Rescuing the Forgotten

Lakeland’s Grune Heidi Farm Rescue Saves Horses From Slaughter to Rehabilitate & Rehome

by REBEKAH PIERCE

photos provided by GRUNE HEIDI FARM RESCUE 

Every horse has a story, and Lakeland’s Erika Gilbert has made it her mission to learn those stories. She wants to make sure that each horse has the opportunity to continue living out its story with dignity, love, and purpose—far away from the grim fate they once faced.

Growing up in the 1970s in the Amish Country of Pennsylvania, Gilbert saw firsthand the reality of horse ownership there. 

“I saw those horses, how hard they worked,” she reflects. “They are tools; they’re meant to work.” 

The horses she witnessed on Amish farms, where they were bred to pull buggies for miles, were a sharp contrast to the ones she raised: American Saddlebreds pampered for the show ring. 

Now, decades later, Gilbert has made it her life’s mission to give unwanted horses a better life through her non-profit rehabilitation Grune Heidi Farm Rescue, which she runs at her Lakeland farm. 

Cross-Country Reach

Along with a group of friends and volunteers, she travels monthly to auctions as far away as Pennsylvania, Ohio, and Kentucky to find horses destined for the slaughterhouse. 

“We give them a second life,” she says.

Typically, Gilbert explains, horses are sold to the Amish to serve as work animals. When they reach the point, whether due to old age or poor health, that they can no longer fulfill those roles, they’re funneled to the auction house, where they’re often purchased by slaughterhouse buyers. 

“I have friends in the Amish community that will contact us when a horse can no longer do the job,” Gilbert says. “They’d rather we get the horse before it goes to auction. They do love their horses and will reach out to a rescue. They don’t want it to go to the slaughter pipeline.” 

Aside from her “insider” sources, Gilbert also attends auctions whenever they’re scheduled, typically once a month. 

“I can’t go all the time,” she explains with a touch of sadness in her voice. “I have to work. They’re far away. I have friends that can go for us. There’s a network of people.” 

At the auctions, she looks for American Saddlebreds in particular, though she will occasionally rescue other breeds. 

“Sometimes I just happen to be at the auction and [the horse] pulls at my heartstrings.”

She also performs local rescues, receiving multiple calls per week from people who are surrendering their horses. Often, the horses are older and they need to be vetted. She partners with Dr.

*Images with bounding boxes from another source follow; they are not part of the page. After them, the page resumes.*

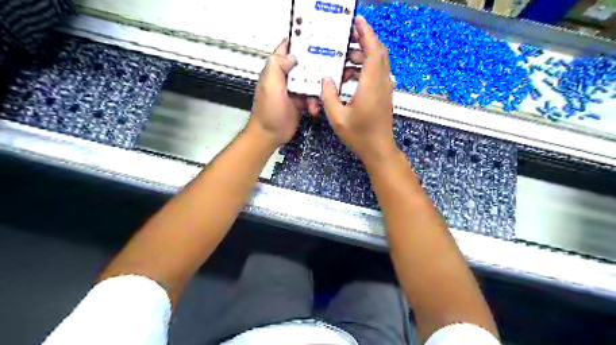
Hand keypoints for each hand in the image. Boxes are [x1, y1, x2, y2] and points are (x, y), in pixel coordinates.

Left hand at [247, 37, 319, 148]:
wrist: (271, 134)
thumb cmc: (267, 111)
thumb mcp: (270, 85)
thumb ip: (278, 65)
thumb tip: (292, 55)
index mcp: (275, 69)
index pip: (287, 48)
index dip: (299, 41)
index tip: (314, 37)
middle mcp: (285, 77)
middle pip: (304, 64)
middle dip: (315, 66)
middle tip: (328, 66)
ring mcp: (293, 90)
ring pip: (310, 81)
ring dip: (317, 88)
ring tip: (318, 96)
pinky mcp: (300, 102)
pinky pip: (312, 97)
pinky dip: (315, 102)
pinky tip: (313, 108)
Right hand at [320, 17, 396, 168]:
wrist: (379, 149)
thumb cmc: (359, 136)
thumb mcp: (337, 118)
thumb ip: (329, 96)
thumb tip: (326, 79)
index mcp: (371, 86)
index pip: (373, 51)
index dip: (367, 33)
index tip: (358, 21)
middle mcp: (382, 84)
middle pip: (378, 53)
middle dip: (363, 41)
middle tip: (346, 39)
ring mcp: (385, 89)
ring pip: (378, 63)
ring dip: (362, 57)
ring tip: (344, 60)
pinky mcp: (384, 95)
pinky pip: (376, 74)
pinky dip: (364, 69)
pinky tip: (349, 77)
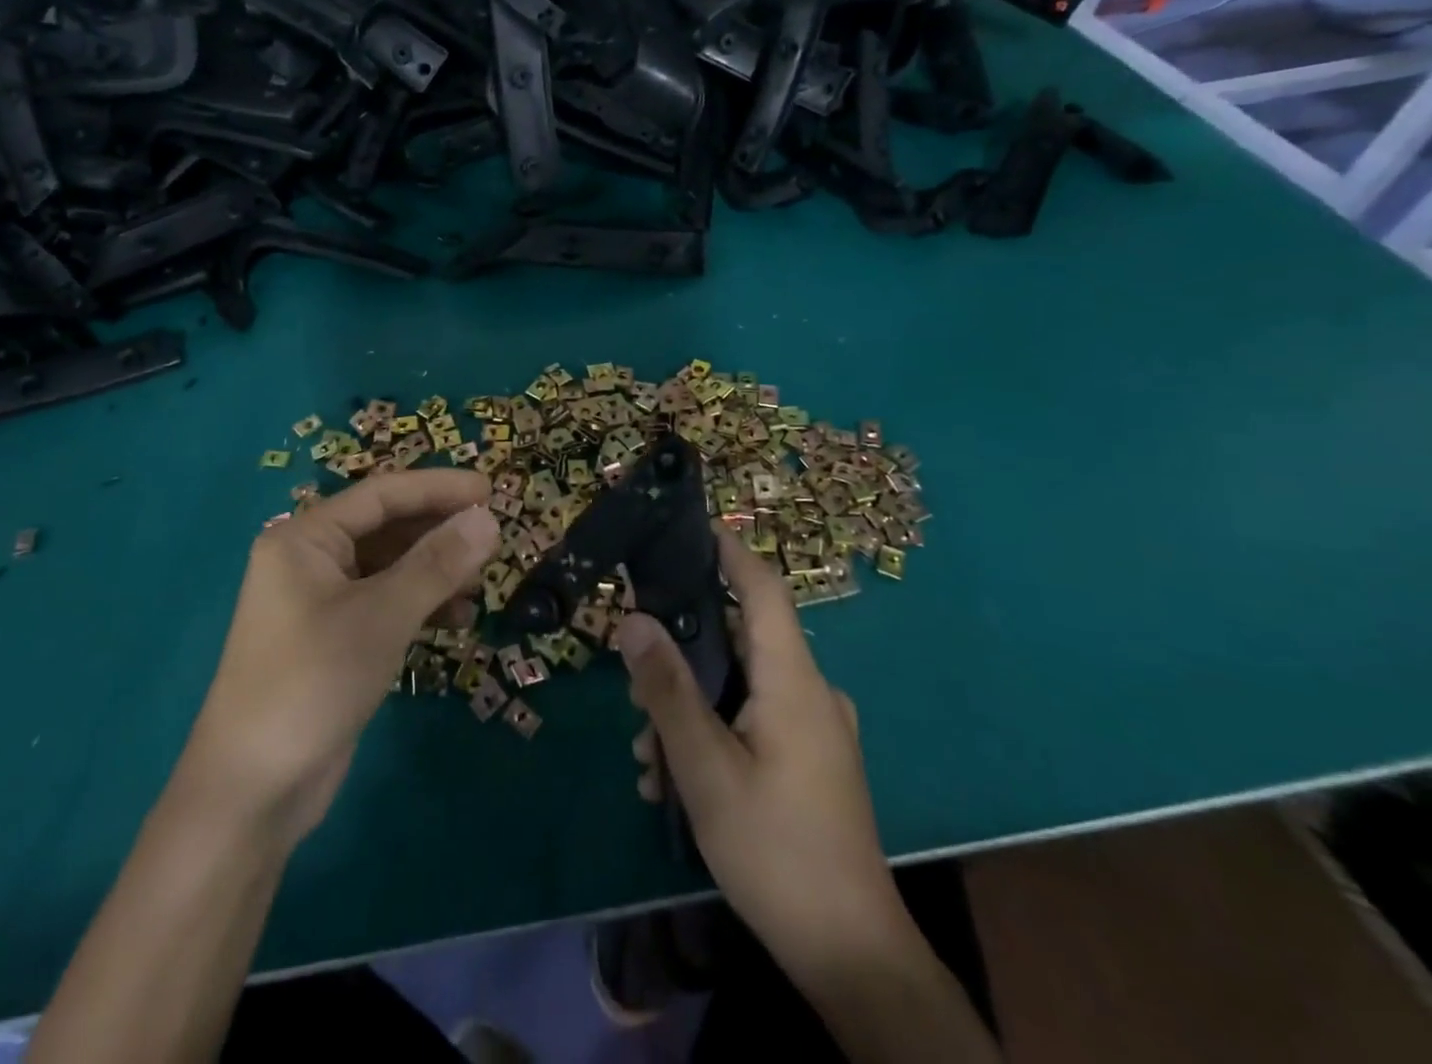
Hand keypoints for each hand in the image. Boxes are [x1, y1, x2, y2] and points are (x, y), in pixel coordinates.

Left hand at [178, 470, 498, 845]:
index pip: (381, 495)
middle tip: (492, 537)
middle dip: (438, 531)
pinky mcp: (333, 641)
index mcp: (305, 538)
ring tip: (481, 583)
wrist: (253, 792)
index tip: (491, 488)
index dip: (438, 488)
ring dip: (434, 571)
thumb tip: (488, 518)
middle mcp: (309, 561)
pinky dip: (419, 606)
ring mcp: (320, 603)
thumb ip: (437, 564)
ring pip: (388, 568)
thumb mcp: (382, 616)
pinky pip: (384, 604)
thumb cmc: (313, 682)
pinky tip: (457, 618)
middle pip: (386, 528)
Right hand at [616, 525, 909, 982]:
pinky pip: (752, 721)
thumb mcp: (704, 767)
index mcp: (793, 681)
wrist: (851, 955)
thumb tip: (632, 619)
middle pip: (737, 641)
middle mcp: (809, 693)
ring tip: (648, 761)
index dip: (729, 551)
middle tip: (633, 693)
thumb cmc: (775, 849)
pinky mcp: (810, 760)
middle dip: (679, 660)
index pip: (762, 589)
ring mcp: (813, 729)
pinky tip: (676, 782)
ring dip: (688, 710)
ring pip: (738, 687)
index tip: (687, 527)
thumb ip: (666, 689)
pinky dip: (712, 734)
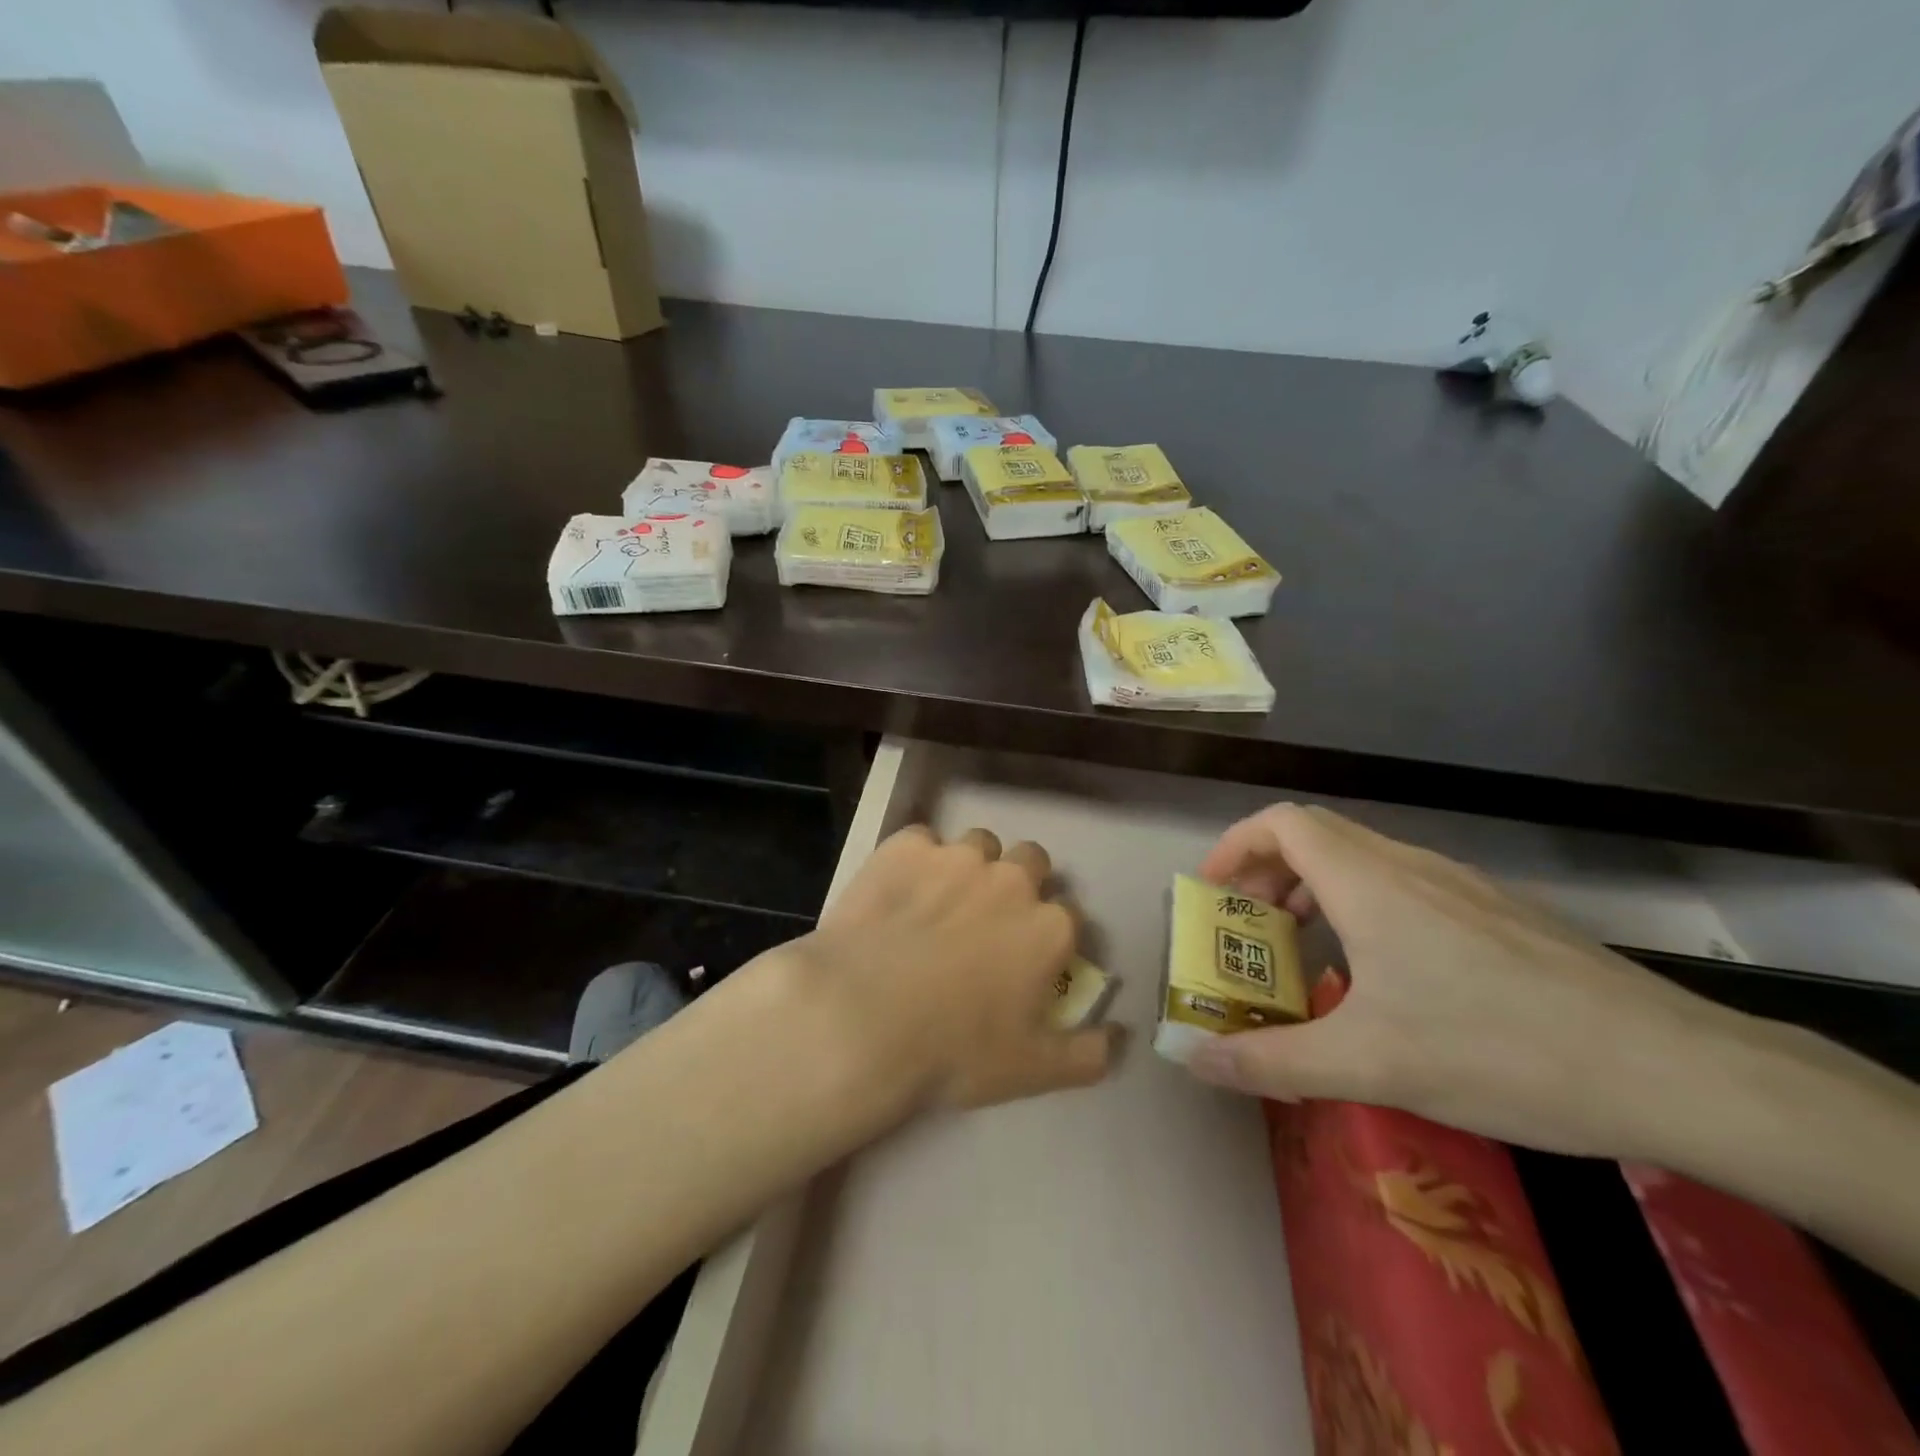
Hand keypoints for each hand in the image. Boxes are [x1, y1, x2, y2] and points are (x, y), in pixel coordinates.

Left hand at [793, 824, 1117, 1110]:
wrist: (862, 1018)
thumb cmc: (954, 1051)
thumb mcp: (1033, 1071)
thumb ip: (1090, 1054)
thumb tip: (1121, 1036)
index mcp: (1048, 927)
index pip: (1068, 916)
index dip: (1049, 936)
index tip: (1027, 959)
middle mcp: (1011, 880)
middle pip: (1031, 862)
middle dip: (1019, 884)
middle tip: (987, 922)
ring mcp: (957, 857)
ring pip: (978, 845)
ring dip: (969, 867)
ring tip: (939, 902)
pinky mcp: (906, 847)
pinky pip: (921, 840)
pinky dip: (915, 860)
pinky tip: (896, 893)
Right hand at [1184, 803, 1740, 1158]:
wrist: (1674, 1071)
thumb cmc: (1500, 1051)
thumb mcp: (1371, 1065)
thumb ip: (1273, 1061)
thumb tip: (1195, 1062)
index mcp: (1369, 882)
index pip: (1281, 823)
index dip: (1235, 847)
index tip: (1214, 896)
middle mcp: (1409, 865)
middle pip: (1315, 835)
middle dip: (1266, 872)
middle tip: (1249, 930)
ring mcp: (1460, 884)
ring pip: (1360, 859)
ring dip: (1314, 890)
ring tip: (1305, 951)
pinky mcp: (1496, 911)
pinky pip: (1402, 885)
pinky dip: (1361, 906)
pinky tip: (1383, 976)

Katie Hennessy at Polk Equine, who conducts a thorough health check to determine whether the horse would benefit from the rehabilitation process or would be better off with humane euthanasia.

The horses Gilbert takes back to her farm are given a bit of a mini-vacation. 

“They get time off to decompress, figure out their new world,” she explains. “They have a stall, we groom them, [give them] 12 hours a day, turn out in the pasture, and feed them high quality food. If the horses are malnourished or lacking some kind of nutrition, they’ll get that here.”

Learning Their Stories

The goal of Grune Heidi is to rehabilitate the horses, not to provide permanent sanctuary. As such, Gilbert works closely with each and every one to learn its story and determine the best possible pathway for the animal moving forward. The good news, she says, is that “once the horses have been with the Amish, they’re family oriented, used to kids, traffic, and everything. It’s easier for them to transition into a family life because they’ve seen it and done it. They’re not ranch horses.”

Whenever Gilbert adds a new horse to the farm, she sends a DNA sample to a laboratory at UC Davis in California to learn more about the horse’s history. 

“They run that DNA through a database, and 99.9% of the time, if the horse is registered, it will be a match. They’ll let me know what horse I actually have. It’s great getting those emails.”

She mentioned one recent rescue horse by name, a former showhorse named Mowgli. 

“I can get his entire life story because I know his registered name. Another American Saddlebred that was lost has now been found. I can give that horse his identity, his heritage. That’s the most important thing: Those horses gain their identity back.”

A Labor of Love

Gilbert is a self-described “one-woman show,” waking at 4:30 a.m. to clean the stalls and turn the horses out to pasture before clocking in to her day job at 8 a.m. She clocks out at 5 just to do the same thing all over again. 

Although she has a team of volunteers, it’s inconsistent. 

“We try to partner with high schools…the kids come out to volunteer on a 30-day rotation and get large-animal handling skills.” 

But when the kids are in school, the number of volunteers drops, and Gilbert is left doing the lion’s share of the work yet again. 

She has a solid backing, receiving generous donations from local foundations (and relying heavily on her own paycheck to fund her operations). Yet caring for horses is expensive, and her operations are limited by the high costs of transportation, feed, and veterinary care. 

“I just can’t save them all,” she says.  

Nevertheless, each horse she saves is another horse that is being given a chance at a second life—and at getting his or her identity back.